= Beginning of Section =

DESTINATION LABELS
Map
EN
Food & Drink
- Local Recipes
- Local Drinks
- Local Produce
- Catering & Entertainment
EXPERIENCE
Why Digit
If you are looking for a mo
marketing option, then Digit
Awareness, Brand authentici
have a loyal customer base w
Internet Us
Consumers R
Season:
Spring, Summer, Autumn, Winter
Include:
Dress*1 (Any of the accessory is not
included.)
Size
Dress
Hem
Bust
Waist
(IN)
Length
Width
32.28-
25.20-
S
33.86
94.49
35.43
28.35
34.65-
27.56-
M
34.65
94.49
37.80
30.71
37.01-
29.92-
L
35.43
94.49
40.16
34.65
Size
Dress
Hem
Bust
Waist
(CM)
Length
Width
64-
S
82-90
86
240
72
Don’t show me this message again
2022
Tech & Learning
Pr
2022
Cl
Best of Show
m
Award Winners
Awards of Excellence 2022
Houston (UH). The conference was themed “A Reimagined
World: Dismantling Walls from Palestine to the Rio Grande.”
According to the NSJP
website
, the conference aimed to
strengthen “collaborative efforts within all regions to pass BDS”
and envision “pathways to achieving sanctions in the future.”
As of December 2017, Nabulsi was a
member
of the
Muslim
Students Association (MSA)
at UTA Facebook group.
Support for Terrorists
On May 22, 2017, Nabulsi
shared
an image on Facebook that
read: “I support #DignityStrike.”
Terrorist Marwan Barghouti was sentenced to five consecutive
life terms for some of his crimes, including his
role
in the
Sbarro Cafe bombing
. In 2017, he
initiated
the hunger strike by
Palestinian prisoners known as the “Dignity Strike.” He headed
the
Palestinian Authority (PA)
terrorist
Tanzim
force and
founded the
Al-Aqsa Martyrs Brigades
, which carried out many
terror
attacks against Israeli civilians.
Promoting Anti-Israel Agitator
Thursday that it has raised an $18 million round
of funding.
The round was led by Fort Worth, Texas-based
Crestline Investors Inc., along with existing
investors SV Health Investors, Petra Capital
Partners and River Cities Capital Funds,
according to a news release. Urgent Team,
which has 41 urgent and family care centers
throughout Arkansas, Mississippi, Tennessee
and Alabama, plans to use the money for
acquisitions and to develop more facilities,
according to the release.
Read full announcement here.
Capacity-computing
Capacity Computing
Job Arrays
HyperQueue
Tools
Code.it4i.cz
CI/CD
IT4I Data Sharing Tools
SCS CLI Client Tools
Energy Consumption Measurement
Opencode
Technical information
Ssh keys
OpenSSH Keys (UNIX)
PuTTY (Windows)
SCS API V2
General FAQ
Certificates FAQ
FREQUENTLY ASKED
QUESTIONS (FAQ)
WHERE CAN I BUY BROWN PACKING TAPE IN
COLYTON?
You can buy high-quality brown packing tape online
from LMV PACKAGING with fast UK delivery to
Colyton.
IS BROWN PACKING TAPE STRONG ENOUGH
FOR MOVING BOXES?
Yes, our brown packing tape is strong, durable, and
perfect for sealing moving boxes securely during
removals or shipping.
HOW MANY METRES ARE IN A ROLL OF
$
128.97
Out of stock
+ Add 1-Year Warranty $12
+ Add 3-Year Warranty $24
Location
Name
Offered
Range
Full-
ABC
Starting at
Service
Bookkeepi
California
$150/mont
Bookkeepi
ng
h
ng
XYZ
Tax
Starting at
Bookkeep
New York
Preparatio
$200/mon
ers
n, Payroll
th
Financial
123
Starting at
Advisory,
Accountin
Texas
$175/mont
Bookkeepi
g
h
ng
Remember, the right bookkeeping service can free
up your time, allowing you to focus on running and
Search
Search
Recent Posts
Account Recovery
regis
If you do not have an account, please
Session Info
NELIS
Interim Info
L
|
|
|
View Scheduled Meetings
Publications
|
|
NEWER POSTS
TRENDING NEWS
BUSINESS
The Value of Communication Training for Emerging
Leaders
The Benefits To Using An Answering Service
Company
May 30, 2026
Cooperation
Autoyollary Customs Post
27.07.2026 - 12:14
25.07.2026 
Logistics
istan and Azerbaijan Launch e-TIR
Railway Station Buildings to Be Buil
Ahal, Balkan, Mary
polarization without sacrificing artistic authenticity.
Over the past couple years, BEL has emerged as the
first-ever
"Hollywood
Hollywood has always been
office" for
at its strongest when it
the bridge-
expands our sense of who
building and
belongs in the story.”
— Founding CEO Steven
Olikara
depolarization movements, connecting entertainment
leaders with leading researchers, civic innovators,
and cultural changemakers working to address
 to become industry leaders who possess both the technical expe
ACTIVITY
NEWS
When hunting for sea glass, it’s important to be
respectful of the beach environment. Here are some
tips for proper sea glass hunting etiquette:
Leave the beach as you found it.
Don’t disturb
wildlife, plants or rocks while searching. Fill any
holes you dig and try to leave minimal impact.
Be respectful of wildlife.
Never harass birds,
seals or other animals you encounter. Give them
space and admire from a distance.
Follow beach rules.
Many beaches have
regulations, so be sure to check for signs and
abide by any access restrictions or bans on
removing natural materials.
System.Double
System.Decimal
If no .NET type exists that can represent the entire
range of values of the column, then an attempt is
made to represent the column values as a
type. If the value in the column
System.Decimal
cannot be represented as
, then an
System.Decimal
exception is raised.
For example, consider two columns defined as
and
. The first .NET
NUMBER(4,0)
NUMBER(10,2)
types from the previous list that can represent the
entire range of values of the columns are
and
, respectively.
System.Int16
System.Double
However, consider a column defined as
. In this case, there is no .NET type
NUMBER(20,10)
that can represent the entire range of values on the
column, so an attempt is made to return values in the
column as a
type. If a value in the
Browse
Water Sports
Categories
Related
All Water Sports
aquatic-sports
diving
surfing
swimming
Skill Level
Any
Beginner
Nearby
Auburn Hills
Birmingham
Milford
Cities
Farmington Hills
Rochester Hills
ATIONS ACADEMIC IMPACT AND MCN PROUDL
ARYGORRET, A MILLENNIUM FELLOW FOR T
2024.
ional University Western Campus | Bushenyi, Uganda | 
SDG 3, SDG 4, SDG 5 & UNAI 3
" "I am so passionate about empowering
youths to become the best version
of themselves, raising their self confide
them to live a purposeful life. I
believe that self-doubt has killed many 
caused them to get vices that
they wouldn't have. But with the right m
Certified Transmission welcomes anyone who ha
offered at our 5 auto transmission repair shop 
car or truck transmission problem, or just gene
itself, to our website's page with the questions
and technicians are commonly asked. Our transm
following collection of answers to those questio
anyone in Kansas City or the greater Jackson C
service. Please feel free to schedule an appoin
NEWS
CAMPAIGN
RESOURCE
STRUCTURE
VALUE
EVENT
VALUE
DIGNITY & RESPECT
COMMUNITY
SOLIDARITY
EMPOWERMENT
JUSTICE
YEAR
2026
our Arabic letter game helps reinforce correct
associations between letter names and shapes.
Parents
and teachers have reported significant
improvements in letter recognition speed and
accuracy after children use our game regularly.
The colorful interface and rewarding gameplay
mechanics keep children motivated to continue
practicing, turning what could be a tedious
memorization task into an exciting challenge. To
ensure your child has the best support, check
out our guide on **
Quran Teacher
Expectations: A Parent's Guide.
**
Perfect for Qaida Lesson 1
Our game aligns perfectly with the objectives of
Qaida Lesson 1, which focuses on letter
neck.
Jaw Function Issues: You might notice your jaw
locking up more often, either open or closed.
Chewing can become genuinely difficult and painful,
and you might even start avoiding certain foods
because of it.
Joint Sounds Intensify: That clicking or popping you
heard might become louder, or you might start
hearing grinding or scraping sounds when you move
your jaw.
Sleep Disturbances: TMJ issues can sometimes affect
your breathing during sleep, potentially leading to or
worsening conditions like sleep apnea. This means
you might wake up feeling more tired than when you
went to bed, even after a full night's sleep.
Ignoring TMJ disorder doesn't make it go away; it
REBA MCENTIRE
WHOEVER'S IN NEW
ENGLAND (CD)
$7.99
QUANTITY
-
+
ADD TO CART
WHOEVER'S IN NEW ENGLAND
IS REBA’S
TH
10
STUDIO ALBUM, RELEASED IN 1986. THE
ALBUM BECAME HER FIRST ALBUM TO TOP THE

= End of Section =

#### [What is expected]
Reproduce the items from the first line through the line containing "Houston (UH). The", substituting "Chest" for every "Waist" and leaving everything else unchanged.

#### [Your response]
DESTINATION LABELS
Map
EN
Food & Drink
- Local Recipes
- Local Drinks
- Local Produce
- Catering & Entertainment
EXPERIENCE
Why Digit
If you are looking for a mo
marketing option, then Digit
Awareness, Brand authentici
have a loyal customer base w
Internet Us
Consumers R
Season:
Spring, Summer, Autumn, Winter
Include:
Dress*1 (Any of the accessory is not
included.)
Size
Dress
Hem
Bust
Chest
(IN)
Length
Width
32.28-
25.20-
S
33.86
94.49
35.43
28.35
34.65-
27.56-
M
34.65
94.49
37.80
30.71
37.01-
29.92-
L
35.43
94.49
40.16
34.65
Size
Dress
Hem
Bust
Chest
(CM)
Length
Width
64-
S
82-90
86
240
72
Don’t show me this message again
2022
Tech & Learning
Pr
2022
Cl
Best of Show
m
Award Winners
Awards of Excellence 2022
Houston (UH). The conference was themed “A Reimagined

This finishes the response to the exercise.